Armstrong won the Tour De France seven times. That’s a remarkable enough feat on its own, requiring an effort and attention to details beyond most people. Now “Armstrong has been accused of being at the centre of the most sophisticated, professional and successful doping conspiracy in sports history.”
I bet Armstrong is quite chuffed at this overdue recognition. Words like “sophisticated” and “successful” are lovely on their own but to have “the most” ahead of them must really bring out the colour in Armstrong’s cheeks. I bet he’s muttering away to himself this morning while he eats his Cheerios.
|(Blurry photo of Lance from Wiki.)|
In an event where chance can play the greatest part, where punctures and break-aways and crashes can occur at any moment, where riders can have strong days and weak days, Armstrong left nothing to chance. He practiced the worst climbs in the worst weather, he gathered around him the best team, and now it appears he had the best doping too. In an era so dominated by doping he can stand proud as being the best prepared, best trained, best doped rider of his time.
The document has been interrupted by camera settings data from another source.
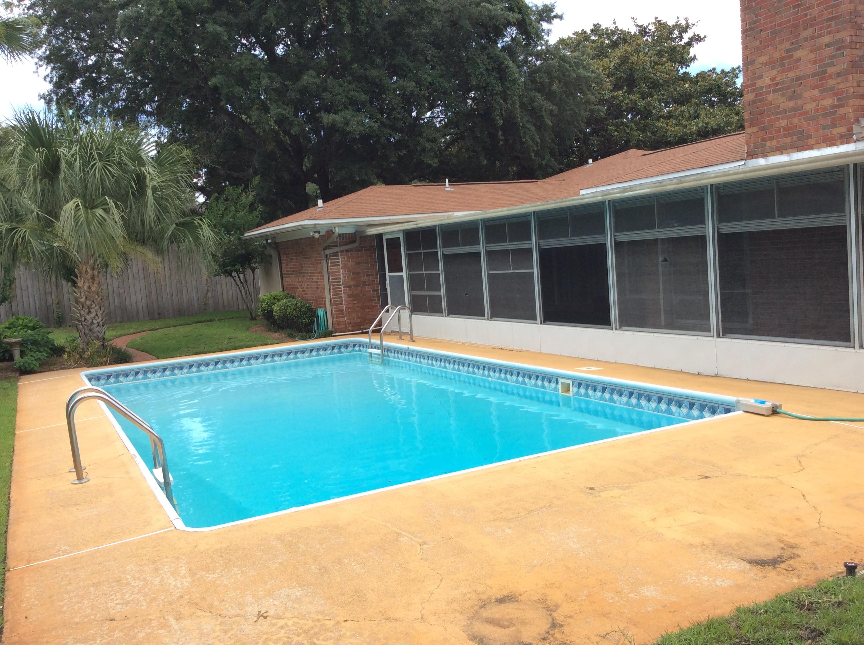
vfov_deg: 44.1
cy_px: 322
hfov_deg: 56.9
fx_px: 798
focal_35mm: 32
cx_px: 432
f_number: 2.4
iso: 32
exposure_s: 1/773
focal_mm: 3.3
Professional cycling is dominated by team management, by people who direct, strategize massage, feed, who prepare bikes and athletes and who decide how these assets will be deployed and when and who to attack and who to support and how. Armstrong stood apart as a cyclist who worked with rather than for his team director, who had the power to bring great riders to his team to ride for him, who was never questioned as team leader, and who delivered them a record seven wins. Some of this can get lost in the achievements so that’s why it’s so nice to see him given full recognition for running such a successful doping campaign, a campaign so good that he still hasn’t tested positive. It certainly makes Floyd Landis, who doped up on enough testosterone to start his own planet, seem like a clunky amateur in comparison.